ASH : D’où vient ce projet de mission parlementaire sur la monoparentalité ?
Fanta Berete : Cette mission parlementaire s’inscrit dans le cadre des travaux que j’avais engagés autour de la création d’une carte « parent solo » qui aurait bénéficié aux parents isolés afin de leur octroyer un certain nombre d’avantages pour leur faciliter la vie. Ce projet avait pris la forme d’une proposition de loi qui aurait dû être inscrite au bureau de l’Assemblée à l’été 2023, mais les émeutes de juillet ont convaincu l’Elysée et Matignon d’y mettre fin. Nous avons alors réfléchi, avec le cabinet d’Aurore Bergé qui venait d’être nommée ministre des Solidarités et des Familles, à l’idée d’une mission parlementaire sur la monoparentalité qui apporterait une définition précise et inclusive de ce concept. Aujourd’hui, les différents acteurs qui travaillent sur ce sujet (Insee, sociologues…) disposent chacun de la leur et certaines sont parfois contradictoires. La mise en place de cette mission, que je devais initialement porter avec mon collègue Paul Christophe (Horizons, Nord), a été à son tour, ralentie par le remaniement gouvernemental et, aujourd’hui, elle prend place dans le périmètre des ministères de Catherine Vautrin (Travail, Santé et Solidarités) et Sarah El Haïry (Enfance, Jeunesse et Familles).
Quelle est le périmètre de votre mission ?

:::

:: Consignes et exercices ::
1. D'après l'entretien sur la monoparentalité, quand la proposition de loi sur la carte « parent solo » devait-elle être inscrite au bureau de l'Assemblée ?
2. Donnez tous les membres du gouvernement cités par leur nom dans l'entretien sur la monoparentalité.

:: Extrait de données ::
:::

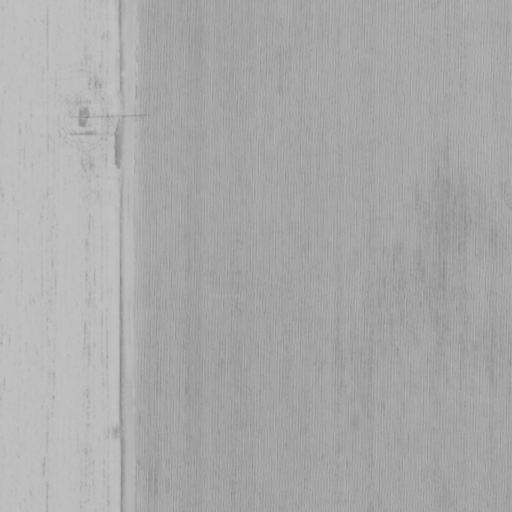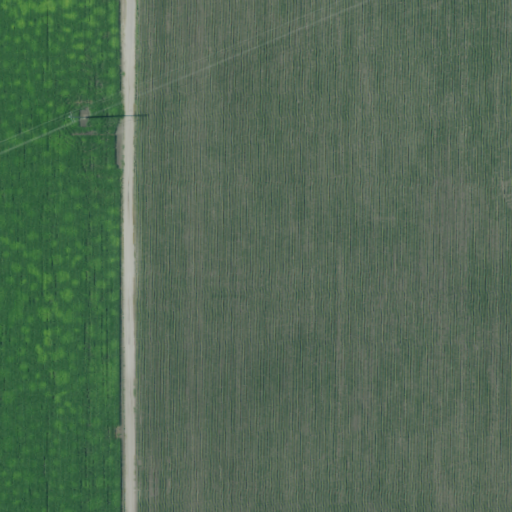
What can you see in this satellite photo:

:::

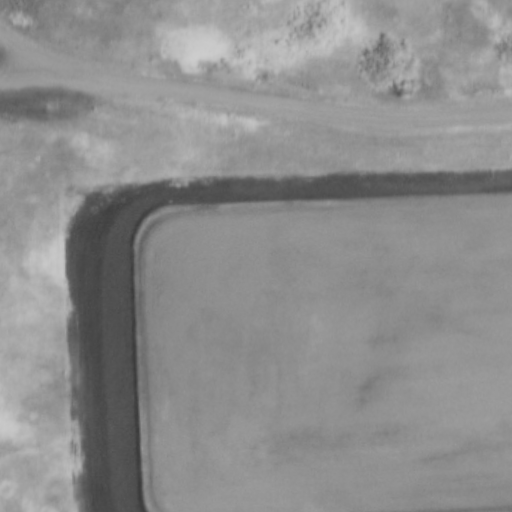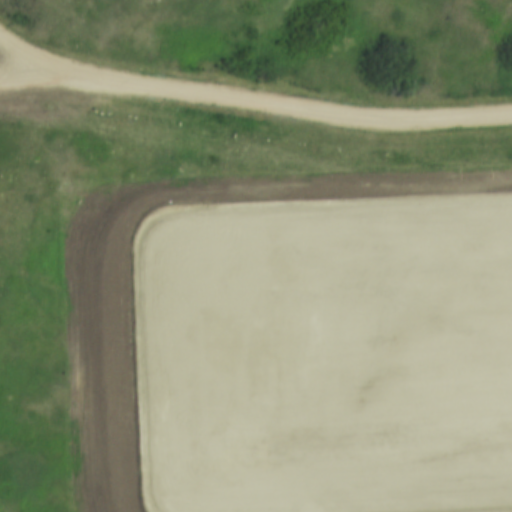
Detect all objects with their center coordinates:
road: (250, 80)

:::

:: Réponses par consigne ::
1. À l'été 2023.

2. Aurore Bergé, Catherine Vautrin et Sarah El Haïry.